[Records supplied]
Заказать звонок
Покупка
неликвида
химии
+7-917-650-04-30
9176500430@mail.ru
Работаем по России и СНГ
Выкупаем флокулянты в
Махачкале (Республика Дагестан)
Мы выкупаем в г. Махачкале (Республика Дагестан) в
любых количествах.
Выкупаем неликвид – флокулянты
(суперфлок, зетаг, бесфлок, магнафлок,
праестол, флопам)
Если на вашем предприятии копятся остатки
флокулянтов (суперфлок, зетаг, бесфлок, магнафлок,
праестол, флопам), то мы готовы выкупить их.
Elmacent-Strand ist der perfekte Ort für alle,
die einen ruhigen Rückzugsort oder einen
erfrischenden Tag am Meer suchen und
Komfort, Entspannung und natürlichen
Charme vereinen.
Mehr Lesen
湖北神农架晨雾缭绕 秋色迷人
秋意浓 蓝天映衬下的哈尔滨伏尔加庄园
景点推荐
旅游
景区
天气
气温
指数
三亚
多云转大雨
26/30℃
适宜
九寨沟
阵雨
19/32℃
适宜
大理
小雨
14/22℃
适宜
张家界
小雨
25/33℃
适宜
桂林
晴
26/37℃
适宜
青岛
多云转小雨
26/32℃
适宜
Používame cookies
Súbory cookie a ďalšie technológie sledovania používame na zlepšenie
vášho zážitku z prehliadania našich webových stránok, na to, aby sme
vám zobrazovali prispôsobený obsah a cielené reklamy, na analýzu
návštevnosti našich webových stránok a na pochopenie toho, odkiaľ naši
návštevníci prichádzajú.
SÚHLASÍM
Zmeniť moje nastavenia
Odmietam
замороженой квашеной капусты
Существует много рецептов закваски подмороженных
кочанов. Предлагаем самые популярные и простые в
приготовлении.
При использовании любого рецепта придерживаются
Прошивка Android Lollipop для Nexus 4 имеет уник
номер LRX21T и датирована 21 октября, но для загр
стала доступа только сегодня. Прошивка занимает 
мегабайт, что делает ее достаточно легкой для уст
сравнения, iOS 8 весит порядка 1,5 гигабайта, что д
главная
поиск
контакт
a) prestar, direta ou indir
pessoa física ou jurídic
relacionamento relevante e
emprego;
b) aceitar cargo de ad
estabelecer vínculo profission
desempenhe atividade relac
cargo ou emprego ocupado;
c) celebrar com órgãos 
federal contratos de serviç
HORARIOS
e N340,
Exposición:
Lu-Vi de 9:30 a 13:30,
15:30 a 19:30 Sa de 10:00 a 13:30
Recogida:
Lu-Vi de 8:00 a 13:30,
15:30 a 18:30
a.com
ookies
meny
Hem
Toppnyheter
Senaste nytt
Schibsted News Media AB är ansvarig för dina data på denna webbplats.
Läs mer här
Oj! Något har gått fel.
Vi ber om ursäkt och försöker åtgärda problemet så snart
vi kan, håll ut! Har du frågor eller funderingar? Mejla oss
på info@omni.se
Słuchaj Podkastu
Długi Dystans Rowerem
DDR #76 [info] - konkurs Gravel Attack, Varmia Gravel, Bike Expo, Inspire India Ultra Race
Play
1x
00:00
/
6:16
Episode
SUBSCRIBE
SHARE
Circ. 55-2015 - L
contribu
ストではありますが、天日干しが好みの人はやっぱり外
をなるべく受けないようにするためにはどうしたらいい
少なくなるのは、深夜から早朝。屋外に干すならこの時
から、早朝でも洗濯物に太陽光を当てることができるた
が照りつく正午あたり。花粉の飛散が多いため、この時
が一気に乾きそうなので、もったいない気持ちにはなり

[Work request] Quote every one of the lines above word for word.

[Expected answer]
Заказать звонок
Покупка
неликвида
химии
+7-917-650-04-30
9176500430@mail.ru
Работаем по России и СНГ
Выкупаем флокулянты в
Махачкале (Республика Дагестан)
Мы выкупаем в г. Махачкале (Республика Дагестан) в
любых количествах.
Выкупаем неликвид – флокулянты
(суперфлок, зетаг, бесфлок, магнафлок,
праестол, флопам)
Если на вашем предприятии копятся остатки
флокулянтов (суперфлок, зетаг, бесфлок, магнафлок,
праестол, флопам), то мы готовы выкупить их.
Elmacent-Strand ist der perfekte Ort für alle,
die einen ruhigen Rückzugsort oder einen
erfrischenden Tag am Meer suchen und
Komfort, Entspannung und natürlichen
Charme vereinen.
Mehr Lesen
湖北神农架晨雾缭绕 秋色迷人
秋意浓 蓝天映衬下的哈尔滨伏尔加庄园
景点推荐
旅游
景区
天气
气温
指数
三亚
多云转大雨
26/30℃
适宜
九寨沟
阵雨
19/32℃
适宜
大理
小雨
14/22℃
适宜
张家界
小雨
25/33℃
适宜
桂林
晴
26/37℃
适宜
青岛
多云转小雨
26/32℃
适宜
Používame cookies
Súbory cookie a ďalšie technológie sledovania používame na zlepšenie
vášho zážitku z prehliadania našich webových stránok, na to, aby sme
vám zobrazovali prispôsobený obsah a cielené reklamy, na analýzu
návštevnosti našich webových stránok a na pochopenie toho, odkiaľ naši
návštevníci prichádzajú.
SÚHLASÍM
Zmeniť moje nastavenia
Odmietam
замороженой квашеной капусты
Существует много рецептов закваски подмороженных
кочанов. Предлагаем самые популярные и простые в
приготовлении.
При использовании любого рецепта придерживаются
Прошивка Android Lollipop для Nexus 4 имеет уник
номер LRX21T и датирована 21 октября, но для загр
стала доступа только сегодня. Прошивка занимает 
мегабайт, что делает ее достаточно легкой для уст
сравнения, iOS 8 весит порядка 1,5 гигабайта, что д
главная
поиск
контакт
a) prestar, direta ou indir
pessoa física ou jurídic
relacionamento relevante e
emprego;
b) aceitar cargo de ad
estabelecer vínculo profission
desempenhe atividade relac
cargo ou emprego ocupado;
c) celebrar com órgãos 
federal contratos de serviç
HORARIOS
e N340,
Exposición:
Lu-Vi de 9:30 a 13:30,
15:30 a 19:30 Sa de 10:00 a 13:30
Recogida:
Lu-Vi de 8:00 a 13:30,
15:30 a 18:30
a.com
ookies
meny
Hem
Toppnyheter
Senaste nytt
Schibsted News Media AB är ansvarig för dina data på denna webbplats.
Läs mer här
Oj! Något har gått fel.
Vi ber om ursäkt och försöker åtgärda problemet så snart
vi kan, håll ut! Har du frågor eller funderingar? Mejla oss
på info@omni.se
Słuchaj Podkastu
Długi Dystans Rowerem
DDR #76 [info] - konkurs Gravel Attack, Varmia Gravel, Bike Expo, Inspire India Ultra Race
Play
1x
00:00
/
6:16
Episode
SUBSCRIBE
SHARE
Circ. 55-2015 - L
contribu
ストではありますが、天日干しが好みの人はやっぱり外
をなるべく受けないようにするためにはどうしたらいい
少なくなるのは、深夜から早朝。屋外に干すならこの時
から、早朝でも洗濯物に太陽光を当てることができるた
が照りつく正午あたり。花粉の飛散が多いため、この時
が一気に乾きそうなので、もったいない気持ちにはなり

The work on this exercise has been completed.